An east Vancouver salon is giving some of the city’s most vulnerable people new options that go far beyond a cut and colour.
Instead, some women are gaining job experience that gives them options outside of sex work. It’s part of a supportive employment initiative by WISH, a Downtown Eastside (DTES) support centre for sex workers.
East Vanity Parlour recently signed on as WISH Drop-in Centre Society’s first social-hiring partner and is currently employing one program participant.
The decision was a no-brainer for salon owner and self-professed boss lady Kristi Johanson.
“You can really feel how important it is for this person to have a safe environment where people are here to support and help,” she said. “It’s a safe space for them to learn and just be.”
WISH considers employees’ skills and goals before recommending them to businesses. The organization provides ongoing support throughout hiring and employment to ensure the program is mutually beneficial to both employer and employee.
A supportive environment is key to helping people transition out of the sex trade, say those who have exited.
“In a supportive employment program where you’re going in and they know you’re transitioning out of sex work or you’re supplementing your sex work income, you don’t have to hide who you are — which is a lot more valuable than having to fake it in the straight world where you’re constantly terrified of slipping up,” said Kerry Porth, a former sex-trade worker who is now a community developer and advocate for sex worker rights.
Some DTES businesses have successfully adopted supportive employment policies. PHS Community Services opened East Van Roasters in 2013 to provide job training for women living in the Rainier Hotel.
But finding more local businesses to fill entry-level positions with social hires hasn’t been easy. WISH program co-ordinator Eva Ureta approached 20 businesses before finding one partner — East Vanity, a 10-year-old business that moved from Mount Pleasant to east Vancouver in March.

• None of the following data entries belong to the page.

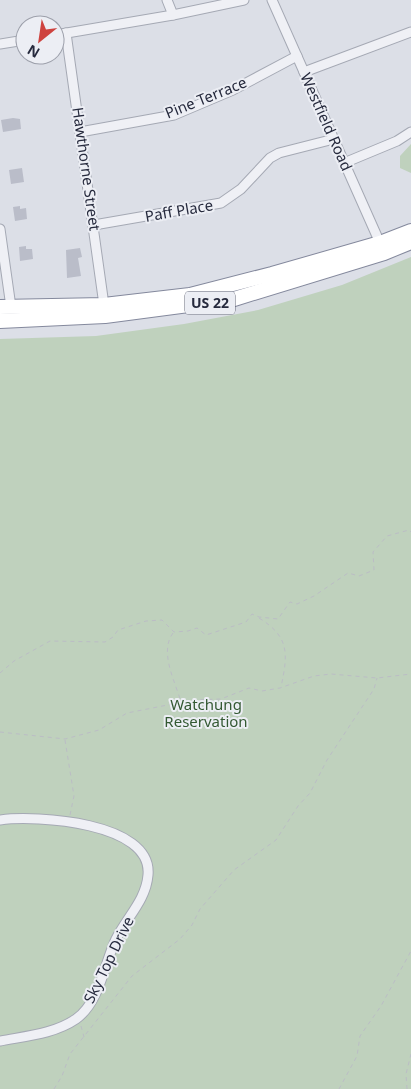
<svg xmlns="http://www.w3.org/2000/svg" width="411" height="1089" font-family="'Noto Sans',sans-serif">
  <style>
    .green { fill: #bfd1bd }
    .building { fill: #babdc9 }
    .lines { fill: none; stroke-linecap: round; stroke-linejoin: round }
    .minor-casing { stroke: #a5a9b4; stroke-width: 11 }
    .highway-casing { stroke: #84899d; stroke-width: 16 }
    .path { stroke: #bbbdc5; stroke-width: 1; stroke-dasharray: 4 4; stroke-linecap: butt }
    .minor { stroke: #eff0f5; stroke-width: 9 }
    .highway { stroke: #fff; stroke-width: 14 }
    .labels { text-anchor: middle; stroke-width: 4; stroke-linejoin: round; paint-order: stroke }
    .shield { fill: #eceef4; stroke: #616574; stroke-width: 1 }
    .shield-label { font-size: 14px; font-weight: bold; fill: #262a3d }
    .street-label { font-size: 15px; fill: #262a3d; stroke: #eceef4 }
    .park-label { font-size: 15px; fill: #345933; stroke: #eceef4 }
  </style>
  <rect width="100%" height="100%" fill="#dcdfe7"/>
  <g class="green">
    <polygon points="411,144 411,173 400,168 400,156"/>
    <polygon points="411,257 411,1089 0,1089 0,339 96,336 184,324 258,310 342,285"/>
  </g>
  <g class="building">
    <polygon points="13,118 20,119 21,129 3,132 1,120"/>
    <polygon points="22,168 24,182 11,184 9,170"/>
    <polygon points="20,206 20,209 26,208 27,219 15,221 13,207"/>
    <polygon points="26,246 26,249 32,249 33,259 20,261 19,247"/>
    <polygon points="80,248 82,257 78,258 81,276 67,278 66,250"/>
  </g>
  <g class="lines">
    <g class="minor-casing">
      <g id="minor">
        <polyline points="167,0 173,15"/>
        <polyline points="272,0 380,243"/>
        <polyline points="66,33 104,305"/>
        <polyline points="55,35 173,15 244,0"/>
        <polyline points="0,44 25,40"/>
        <polyline points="304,72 411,32"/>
        <polyline points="80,132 174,115 233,90 297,56"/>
        <polyline points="344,163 397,141 411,132"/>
        <polyline points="94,225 221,203 241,189 270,158 279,153 334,139"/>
        <polyline points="0,229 11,307"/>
        <path d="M0,820C36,815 153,822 148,875C146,900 127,917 116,939C104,964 100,1002 76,1019C54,1034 26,1036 0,1041"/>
      </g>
    </g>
    <g class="highway-casing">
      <g id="highway">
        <polyline points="0,307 104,305 190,295 272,274 380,243 411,231"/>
        <polyline points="0,321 105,316 234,299 384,253 411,242"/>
      </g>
    </g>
    <g class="path">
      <path d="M259,618C290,637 288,654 281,687"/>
      <path d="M173,633C159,652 175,681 181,702"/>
      <polyline points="0,673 14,661 50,641 105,642 113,637 118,630 146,621 162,620 174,632 188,631 197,628 206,635 246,622 252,614 259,617 278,619 290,602 297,604 314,596 348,573 359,576 374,570 373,552 387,536 409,530 411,532"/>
      <polyline points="0,732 65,739 99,730 127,713 193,700 221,699 249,688 262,691 280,688 314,676 331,674 377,678 411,674"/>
      <polyline points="65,740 74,796 70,815"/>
      <polyline points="81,1026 84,1037"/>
      <polyline points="54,1089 62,1076 70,1054 132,976 180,939 192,925 200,909 234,870 276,840 298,806 310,793 327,760 374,689 377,678"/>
      <polyline points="339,1089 357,1056 360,1036 381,1006 411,951"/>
      <polyline points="407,1089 406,1074 411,1054"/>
    </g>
    <use href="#minor" class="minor"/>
    <use href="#highway" class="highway"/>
  </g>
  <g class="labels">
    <rect class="shield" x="185" y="291.5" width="50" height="23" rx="4"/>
    <g class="shield-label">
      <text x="210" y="308">US 22</text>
    </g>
    <g class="street-label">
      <text transform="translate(206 98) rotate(-22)" y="5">Pine Terrace</text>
      <text transform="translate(326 122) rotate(66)" y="5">Westfield Road</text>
      <text transform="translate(86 169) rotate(82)" y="5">Hawthorne Street</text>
      <text transform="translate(179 211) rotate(-10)" y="5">Paff Place</text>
      <text transform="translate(109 960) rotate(-64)" y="5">Sky Top Drive</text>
    </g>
    <g class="park-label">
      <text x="206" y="710">Watchung<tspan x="206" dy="17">Reservation</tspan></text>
    </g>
  </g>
  <g transform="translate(40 40) rotate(210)"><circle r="24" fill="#eceef4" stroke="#9da0ab"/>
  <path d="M0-4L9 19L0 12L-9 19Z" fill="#ce433f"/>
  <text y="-8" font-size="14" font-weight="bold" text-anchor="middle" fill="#262a3d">N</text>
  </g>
</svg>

Those odds exemplify the barriers that face sex trade workers looking for employment options.
“There’s a lot of stigma with sex work when it comes to getting a job,” said Ureta. “Not having current work history, not knowing how to type a resume — all these things are enough to just say ‘nope, I’m going to stay in the line of work that I’m doing.'”

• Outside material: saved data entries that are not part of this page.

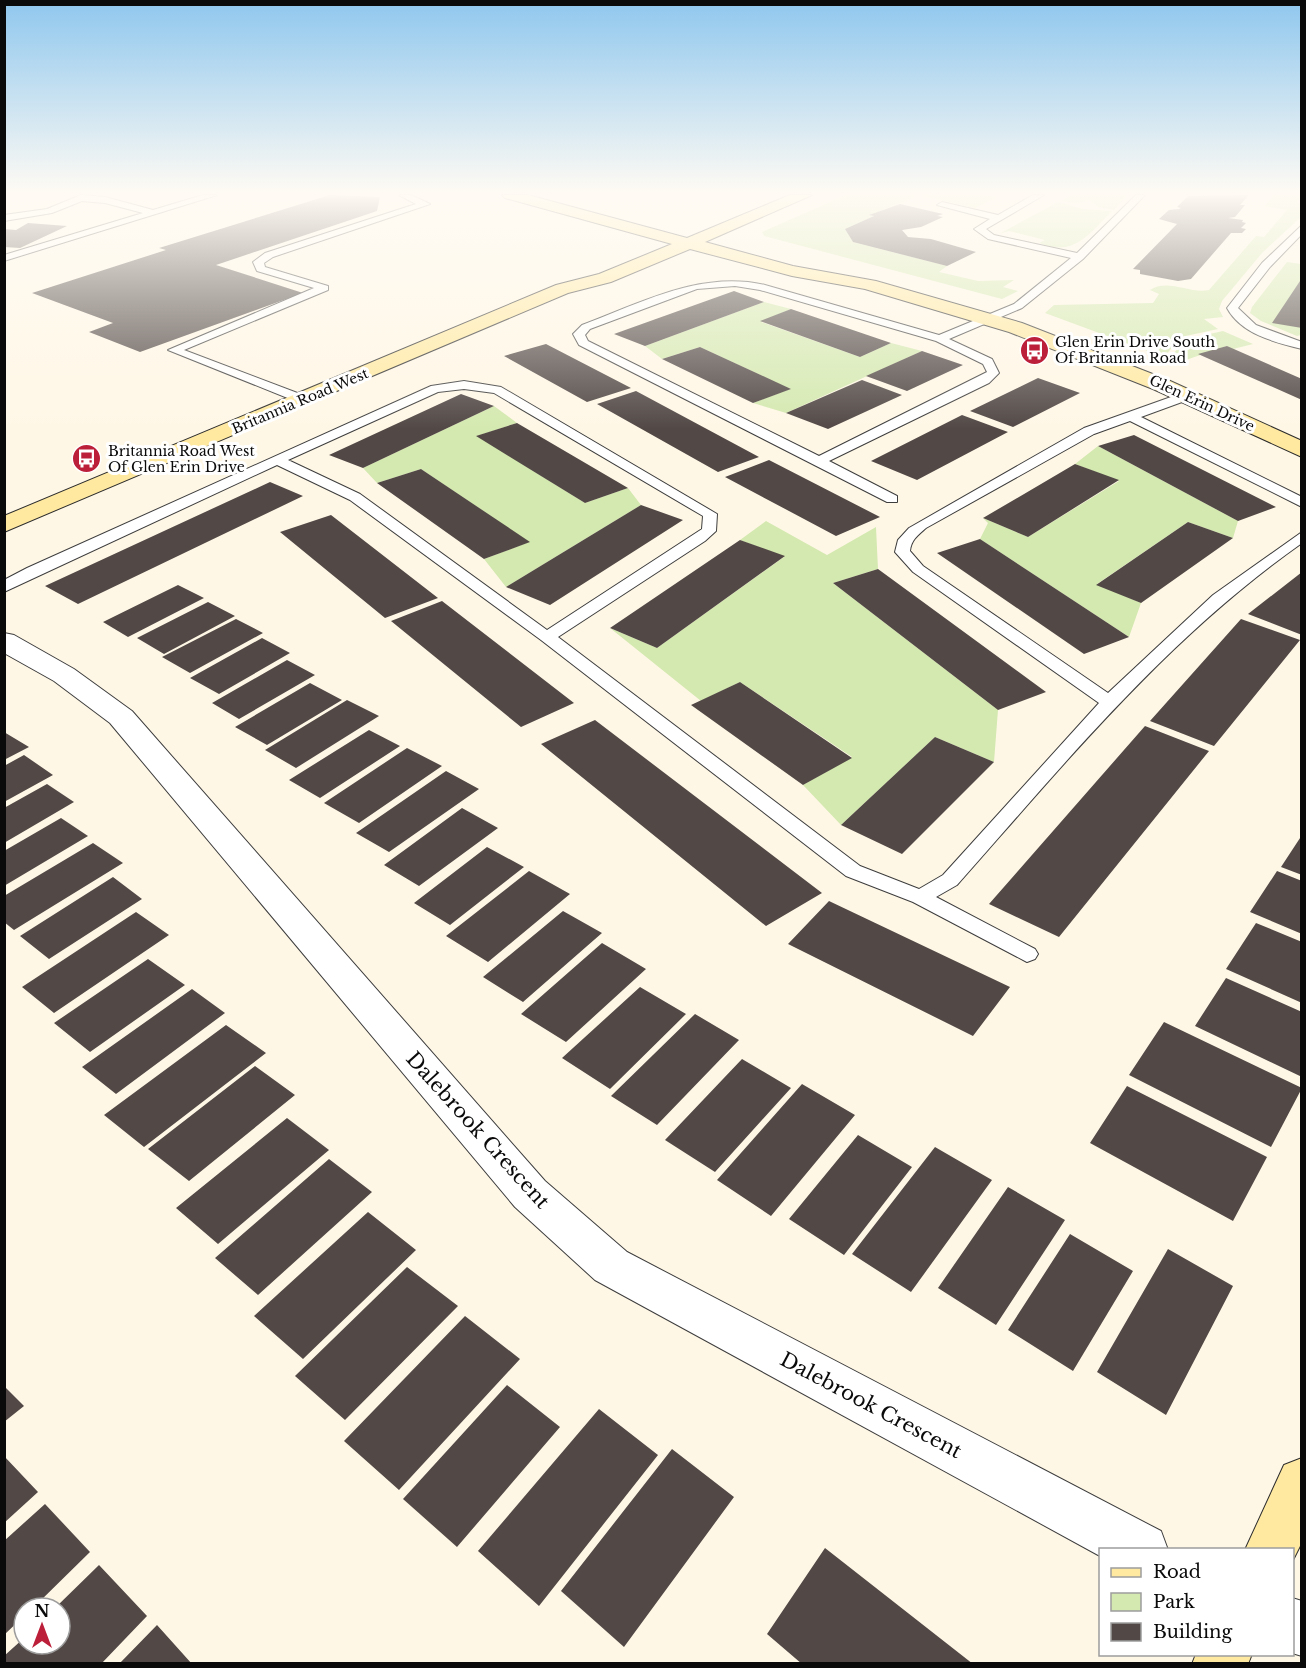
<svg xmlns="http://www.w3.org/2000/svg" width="1306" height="1668" viewBox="0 0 1306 1668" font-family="'Libre Baskerville',serif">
  <rect width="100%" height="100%" fill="#fff7e6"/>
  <path fill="#d4e9b0" d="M846 195H988L997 197 975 208 919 195 870 215 874 216 845 229 853 242 947 266 939 272 978 281 1014 280 1003 287 1018 291 1002 299 764 236 762 232Z
    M1071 195H1127L1114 210 1098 207 1090 200 1077 203 1061 201Z
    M1274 195H1301V199L1296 202 1301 204V217L1262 253 1222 301 1219 309 1223 317 1204 319 1218 329 1181 337 1164 357 1045 313 1054 305 1153 303 1159 294 1150 290C1167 278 1190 294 1209 290L1256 236 1264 237 1287 210 1265 206Z
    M1058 202 1083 209 1112 211C1090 233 1074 258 1039 243L1045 240 1009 231 999 234Z
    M1287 262 1301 264V335L1297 336 1261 321 1250 313 1252 307Z
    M764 302 791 309 761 322 860 357 891 343 922 351 786 413 753 403 790 389 700 347 662 359 645 346Z
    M1223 331 1253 344 1233 349 1227 346 1177 363 1168 359 1187 339Z
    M494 406 517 423 477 436 585 503 628 488 641 505 506 587 484 559 529 542 421 469 377 483 363 468Z
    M1098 446 1238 521 1233 538 1188 522 1097 584 1141 603 1129 637 980 539 988 523 983 518 1028 537 1119 481 1075 464Z
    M766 521 827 555 876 527 878 569 833 583 998 710 994 762 935 737 841 825 803 785 852 757 740 682 701 701 610 628 657 648 784 557 740 540Z"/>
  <path fill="#524946" d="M330 195 380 197 377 211 216 265 303 293 140 352 89 332 113 323 32 293 166 250 159 248Z
    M1249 195 1240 205H1245L1235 217 1228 218 1243 220 1242 222 1246 223 1241 228 1246 229 1242 233H1231L1191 279 1178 281 1140 274V270L1133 269 1177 224 1159 219 1169 210 1179 209 1181 208 1177 207 1188 196Z
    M900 204 943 214 937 216 943 217 921 227 902 230 908 237 931 239 976 252 947 266 853 242 845 229 874 216 869 215Z
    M28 223 67 226 20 248 4 247V229L16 230Z
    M1302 278V328L1272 323Z
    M734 291 764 302 645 346 614 334Z
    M791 309 891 343 860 357 760 321Z
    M546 344 631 388 587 402 504 356Z
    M1227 346 1302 379V400L1198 354Z
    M700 347 791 389 753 403 662 359Z
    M922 351 963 365 907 391 866 376Z
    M1038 378 1080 393 1013 427 970 411Z
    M862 380 902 395 828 429 786 413Z
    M636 391 759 457 718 472 597 404Z
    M461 394 494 406 363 468 329 455Z
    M962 415 1008 432 917 480 871 461Z
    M517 423 628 488 585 503 476 436Z
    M1134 435 1276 507 1238 521 1098 446Z
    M769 460 880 517 836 536 725 477Z
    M1075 464 1119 480 1028 537 983 518Z
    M421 469 530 542 484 559 377 483Z
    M270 482 303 496 78 604 45 586Z
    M641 505 683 520 550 605 506 587Z
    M331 515 438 598 385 618 280 532Z
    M1188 522 1233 538 1141 603 1096 585Z
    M980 539 1129 637 1084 654 937 553Z
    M740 540 785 556 657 648 610 628Z
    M878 569 1046 692 998 710 833 583Z
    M1302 572V635L1248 614Z
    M178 585 204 598 128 637 103 622Z
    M442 601 574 703 521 727 391 621Z
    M208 602 235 616 164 654 137 638Z
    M236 619 263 633 190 673 162 657Z
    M1241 619 1300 640 1214 746 1150 721Z
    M262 638 290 653 219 694 190 678Z
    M287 660 315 675 239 719 212 703Z
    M740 682 852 758 803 785 691 705Z
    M310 683 342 700 267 745 235 727Z
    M347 700 379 716 296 768 265 750Z
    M595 720 822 893 766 926 541 744Z
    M1145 726 1209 751 1059 937 989 904Z
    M369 730 400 746 320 798 289 780Z
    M4 732 29 747 4 760Z
    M935 737 994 762 902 854 841 825Z
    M407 748 442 766 359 823 324 803Z
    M24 755 53 775 4 802V766Z
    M446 771 479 789 389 852 356 833Z
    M47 784 74 802 4 843V808Z
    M462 808 498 828 419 886 384 865Z
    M61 818 88 836 4 886V851Z
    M1302 835V875L1281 867Z
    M93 843 123 863 14 930 4 922V896Z
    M487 847 524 867 450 925 414 903Z
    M529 871 570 894 488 962 446 936Z
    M1277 871 1302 881V934L1250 912Z
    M113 877 142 899 49 959 20 936Z
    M829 901 1010 987 973 1036 788 944Z
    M563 911 602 933 523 1002 483 977Z
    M136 912 169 935 54 1013 22 987Z
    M1256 923 1302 942V1003L1226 969Z
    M602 943 646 969 566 1042 521 1014Z
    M148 959 185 985 90 1052 54 1023Z
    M1226 978 1302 1012V1077L1195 1026Z
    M640 987 686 1014 610 1089 562 1058Z
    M192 989 225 1013 116 1094 82 1067Z
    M695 1014 739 1040 657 1125 611 1096Z
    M1164 1022 1302 1088 1271 1147 1129 1075Z
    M226 1025 266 1053 144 1147 104 1115Z
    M742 1059 791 1088 715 1172 665 1140Z
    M255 1066 295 1095 189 1181 148 1149Z
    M802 1084 855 1115 771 1216 717 1180Z
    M1127 1086 1267 1157 1233 1221 1090 1143Z
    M287 1118 329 1150 218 1244 176 1208Z
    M858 1135 912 1167 844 1255 789 1219Z
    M935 1147 992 1180 911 1292 852 1254Z
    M329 1159 372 1192 258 1295 215 1258Z
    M1008 1187 1065 1220 996 1325 938 1288Z
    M368 1212 416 1250 303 1359 254 1316Z
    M1070 1234 1133 1271 1073 1371 1008 1330Z
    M1168 1249 1233 1286 1166 1415 1097 1372Z
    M407 1267 458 1306 345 1420 295 1376Z
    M465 1316 520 1359 399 1490 344 1441Z
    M507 1385 560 1427 457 1547 403 1499Z
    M4 1386 24 1406 4 1422Z
    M599 1409 658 1455 539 1606 478 1551Z
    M672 1449 734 1497 624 1647 561 1591Z
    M4 1456 38 1492 4 1523Z
    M45 1504 90 1552 33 1608H24V1616L4 1635V1541Z
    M825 1548 973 1664H802L767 1634Z
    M99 1565 147 1616 101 1664H4V1656L24 1638V1644H60V1608H55Z
    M157 1625 192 1664H119Z"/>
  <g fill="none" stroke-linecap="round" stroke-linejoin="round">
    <defs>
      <path id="lane" d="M81 195 105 197 153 210 203 195H217L4 261V255L143 213 105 203 82 201 52 213 4 221V215L47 209Z
        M399 195H411L430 204 273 257 264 263 265 267 328 286V290L184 350 308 397V403H300L168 350 314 288 257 271 253 262 265 253 416 204Z
        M1033 195H1044L986 229 994 235 1077 253 1136 195H1145L1083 259 1022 308 949 339 992 359 999 373 989 383 829 461 897 496V502H887L579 345 573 334 582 325C641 303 701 270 765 285L939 335 1014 304 1071 258 988 239 974 229 990 219 937 205 942 202 998 215ZM735 286 760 290 936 341 983 364 987 372 819 456 588 341 585 335 590 329 697 289Z
        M1302 225V234L1270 267 1238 308 1256 325 1302 342V349C1274 342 1241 334 1227 308L1262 263Z
        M464 381 501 387 717 514 716 531 705 541 558 637 860 866 919 889 943 875 1099 703 913 572 895 552 898 540 909 528 1084 428 1185 392H1193V398L1141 417 1302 497V507L1130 421 1094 434 926 528C918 535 911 540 910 551L923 566 1108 693 1213 595 1302 532V543C1166 639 1066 762 957 885L936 897 1035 949 1038 954 1035 959 1027 962 913 902 846 876 541 640 350 500 277 465 4 592V580L27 568 431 386ZM464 389 494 393 703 516 702 529 547 630 360 494 288 460 438 392Z"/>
      <path id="street" d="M4 633 14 635 74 669 132 711 545 1181 627 1252 1161 1531 1168 1550H1100V1556L595 1280 515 1207 110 723 54 681 4 653Z
        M1292 1598 1302 1601V1656L1292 1653Z"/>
      <path id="secondary" d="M502 195H528L687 238 790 195H812L705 242 793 266 876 281 1022 323 1168 380 1302 441V457L1153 389 1009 332 865 289 792 276 690 249 611 282 568 293 4 532V516L556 285 599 274 672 244 505 198Z
        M1302 1458V1542L1292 1562V1550H1245L1284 1465Z
        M1196 1654H1252L1248 1664H1192Z"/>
    </defs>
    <use href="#lane" stroke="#3d3d3d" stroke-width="2"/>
    <use href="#street" stroke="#3d3d3d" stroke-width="2"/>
    <use href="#secondary" stroke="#2c2c2c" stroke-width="2"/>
    <use href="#lane" fill="#fff" fill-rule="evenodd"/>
    <use href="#street" fill="#fff" fill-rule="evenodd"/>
    <use href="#secondary" fill="#ffe9a1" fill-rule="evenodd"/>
  </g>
  <linearGradient id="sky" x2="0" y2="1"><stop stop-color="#8fc7ee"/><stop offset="0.45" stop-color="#fffbf4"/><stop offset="1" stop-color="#fffbf4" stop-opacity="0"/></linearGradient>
  <rect width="1306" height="429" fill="url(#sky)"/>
  <defs>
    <symbol id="bus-disc" viewBox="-11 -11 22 22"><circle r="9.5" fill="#bc1f39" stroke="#fff"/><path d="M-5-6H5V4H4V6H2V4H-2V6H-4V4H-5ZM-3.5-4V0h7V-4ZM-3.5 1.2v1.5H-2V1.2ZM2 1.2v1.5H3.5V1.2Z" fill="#fff"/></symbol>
  </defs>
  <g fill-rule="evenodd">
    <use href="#bus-disc" x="1018" y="334" width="33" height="33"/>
    <use href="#bus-disc" x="70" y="442" width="33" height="33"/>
  </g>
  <g text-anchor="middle" stroke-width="6" stroke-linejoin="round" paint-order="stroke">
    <g font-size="14" fill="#0a0a0a" stroke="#fff" text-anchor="start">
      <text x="1055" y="347">Glen Erin Drive South<tspan x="1055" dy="16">Of Britannia Road</tspan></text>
      <text x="108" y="456">Britannia Road West<tspan x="108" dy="16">Of Glen Erin Drive</tspan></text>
    </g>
    <g font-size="14" fill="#0a0a0a" stroke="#fff">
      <text transform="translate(300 401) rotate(-23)" y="5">Britannia Road West</text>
      <text transform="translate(1202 403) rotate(25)" y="5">Glen Erin Drive</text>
    </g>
    <g font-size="20" fill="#0a0a0a" stroke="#fff">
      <text transform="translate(478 1130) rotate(48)" y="7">Dalebrook Crescent</text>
      <text transform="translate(871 1405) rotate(28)" y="7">Dalebrook Crescent</text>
    </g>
  </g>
  <rect width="1306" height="1668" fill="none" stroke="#0a0a0a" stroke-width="12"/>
  <rect x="1099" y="1548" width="195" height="108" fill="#ffffff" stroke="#9d9d9d" stroke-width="1.5"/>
  <rect x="1111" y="1568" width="30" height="9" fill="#ffe9a1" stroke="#9d9d9d" stroke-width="1.5"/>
  <text x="1153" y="1578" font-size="18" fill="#0a0a0a">Road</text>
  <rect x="1111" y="1593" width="30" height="18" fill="#d4e9b0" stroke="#9d9d9d" stroke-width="1.5"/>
  <text x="1153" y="1608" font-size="18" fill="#0a0a0a">Park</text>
  <rect x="1111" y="1623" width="30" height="18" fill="#524946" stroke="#9d9d9d" stroke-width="1.5"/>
  <text x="1153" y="1638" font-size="18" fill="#0a0a0a">Building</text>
  <g transform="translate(42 1626)"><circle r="28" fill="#ffffff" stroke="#9d9d9d" stroke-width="1.5"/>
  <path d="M0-4.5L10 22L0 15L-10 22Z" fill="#bc1f39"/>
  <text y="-9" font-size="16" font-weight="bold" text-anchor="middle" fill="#0a0a0a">N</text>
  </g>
</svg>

Although not all sex workers want to exit the trade, mainstream work can provide a financial cushion that allows them to turn down risky dates.
Mainstream work is the last step in WISH’s three-tiered supportive employment program. For Ureta, it’s frustrating to see people who have worked through homelessness, addiction and mental health issues be denied jobs because of resume gaps.
“It’s businesses like East Vanity that offer up the infrastructure and mentorship and the safe, supportive non-judgmental atmosphere that really is the million-dollar deal for people in the community,” she said.
This isn’t the first time that Vancouver beauticians have supported vulnerable communities. The Beauty Night Society was founded 17 years ago to provide services including makeovers to women living in poverty.
Beauty Night founder Caroline MacGillivray says the beauty industry is uniquely suited to provide outreach because it involves therapeutic touch, creativity and communication.
Many Beauty Nights and WISH participants return to volunteer at the organizations who offered them support and even transition to paid positions with other non-profits.
For MacGillivray, the connection between self-care and change isn’t surprising. “When people feel good they start believing that other types of change are possible,” she said. “You help one person at a time and experience a ripple effect.”
Advocates hope that the ripple effect will extend to other Vancouver employers.[toggle title=”Infographic: Sex work transitions“]
Johanson said that two months in, East Vanity is already benefitting from the partnership.
“A product line that we carry has asked what they can do to help, guests hear about the partnership and are moved and want to bring more business here — it opens up your world to more kindness and community, it gives back in so many ways,” she said.
WISH Executive director Mebrat Beyene said social-hiring programs help the whole city.
“Supportive employment enhances employability, it increases women’s self-reliance, independence and economic stability so that it’s less of a reliance on social services,” she said.
Sex workers’ rights advocate Kerry Porth agreed. “I think people recognize that street-based sex work is possibly the most dangerous occupation in Canada.”
“There’s a lot of street-based sex workers who are okay with where they are right now, but there’s a lot who are not,” she said. “If we can expand women’s options — and all women’s options, particularly the most marginalized — then we’re doing better.”